## Try it
Reproduce exactly the final portion of the data: every line from the one containing "text [177, 973, 1152, 1611]" through the last line, inclusive.

Document structure recognition data
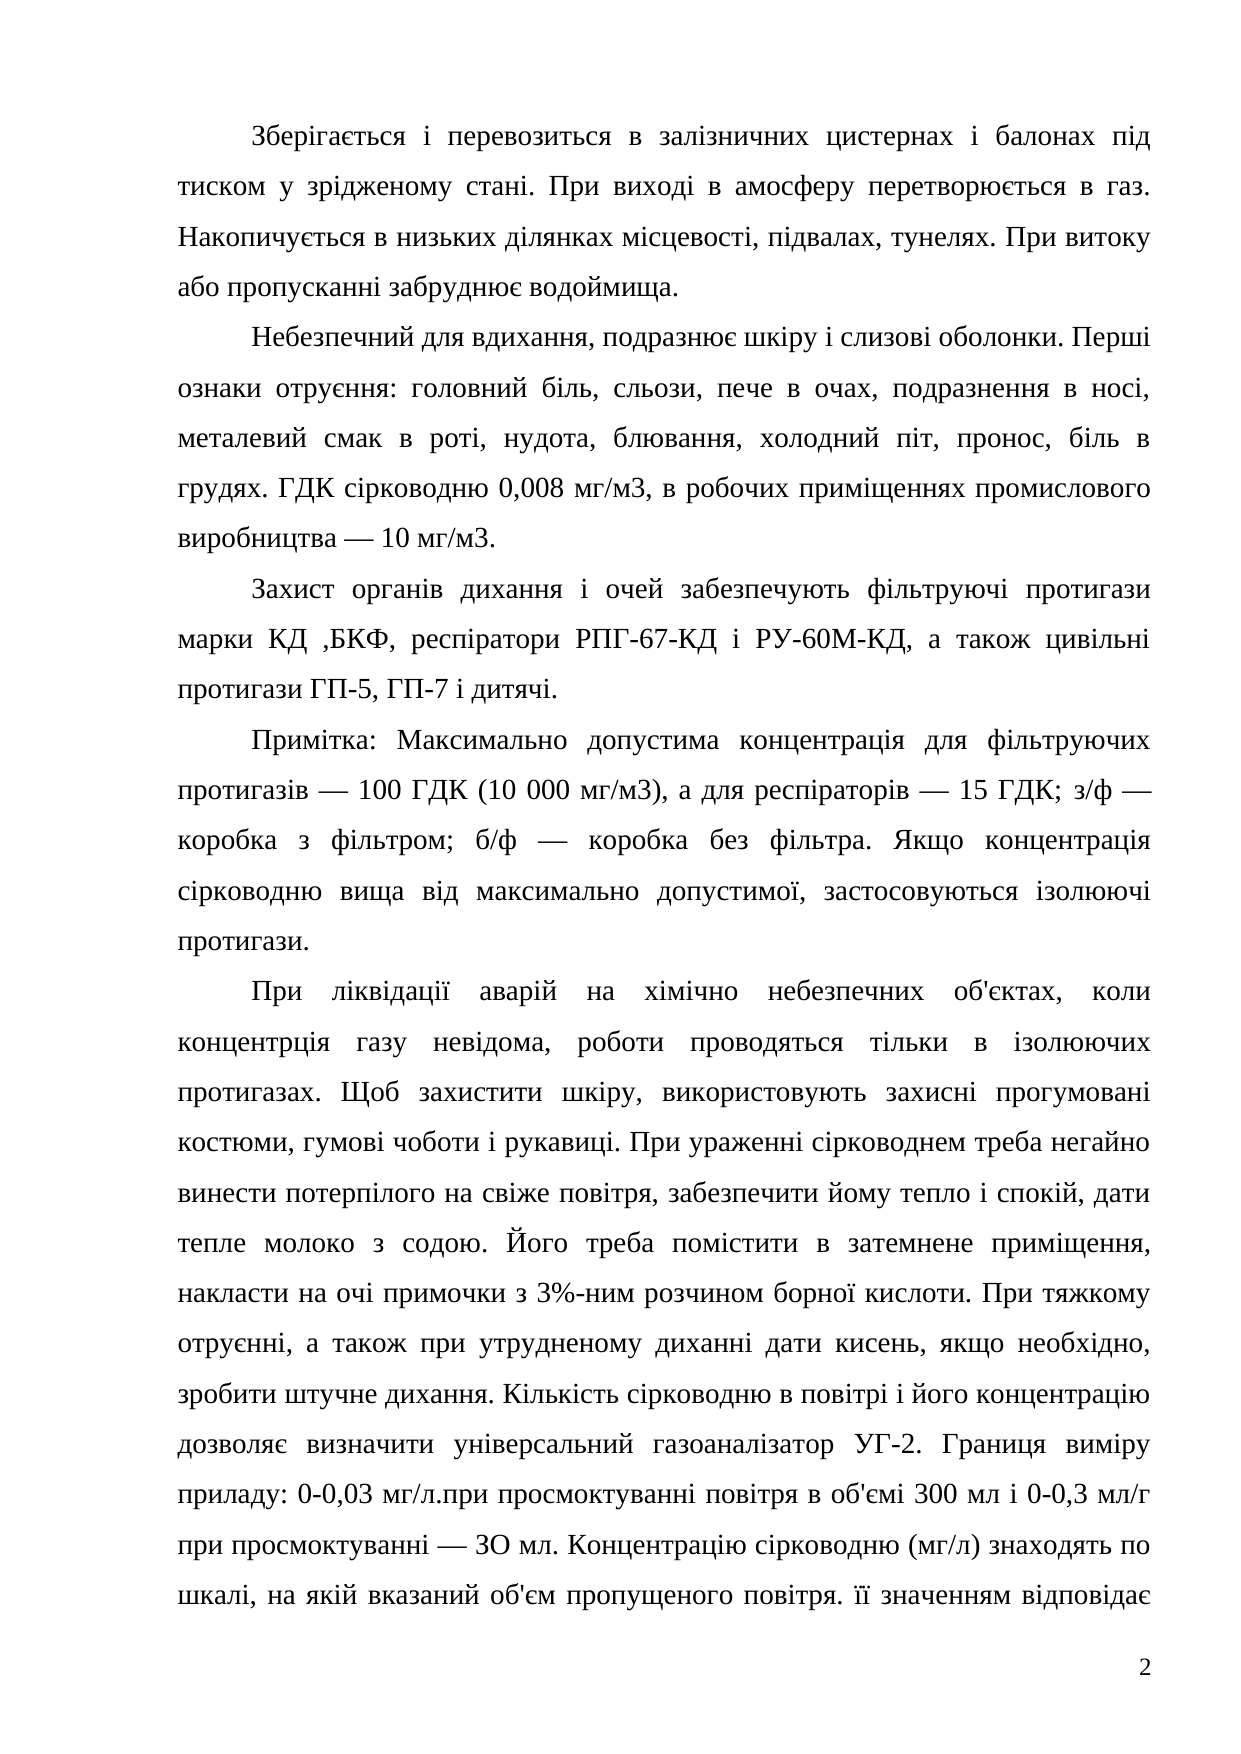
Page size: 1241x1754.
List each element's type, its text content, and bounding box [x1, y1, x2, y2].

text Зберігається і перевозиться в залізничних цистернах і балонах під тиском у зрідженому стані. При виході в амосферу перетворюється в газ. Накопичується в низьких ділянках місцевості, підвалах, тунелях. При витоку або пропусканні забруднює водоймища. [177, 118, 1152, 303]
text Примітка: Максимально допустима концентрація для фільтруючих протигазів — 100 ГДК (10 000 мг/м3), а для респіраторів — 15 ГДК; з/ф — коробка з фільтром; б/ф — коробка без фільтра. Якщо концентрація сірководню вища від максимально допустимої, застосовуються ізолюючі протигази. [177, 722, 1152, 957]
text Захист органів дихання і очей забезпечують фільтруючі протигази марки КД ,БКФ, респіратори РПГ-67-КД і РУ-60М-КД, а також цивільні протигази ГП-5, ГП-7 і дитячі. [177, 571, 1152, 705]
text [177, 973, 1152, 1611]
text Небезпечний для вдихання, подразнює шкіру і слизові оболонки. Перші ознаки отруєння: головний біль, сльози, пече в очах, подразнення в носі, металевий смак в роті, нудота, блювання, холодний піт, пронос, біль в грудях. ГДК сірководню 0,008 мг/м3, в робочих приміщеннях промислового виробництва — 10 мг/м3. [177, 319, 1152, 554]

## Answer to the exercise
text [177, 973, 1152, 1611]
text Небезпечний для вдихання, подразнює шкіру і слизові оболонки. Перші ознаки отруєння: головний біль, сльози, пече в очах, подразнення в носі, металевий смак в роті, нудота, блювання, холодний піт, пронос, біль в грудях. ГДК сірководню 0,008 мг/м3, в робочих приміщеннях промислового виробництва — 10 мг/м3. [177, 319, 1152, 554]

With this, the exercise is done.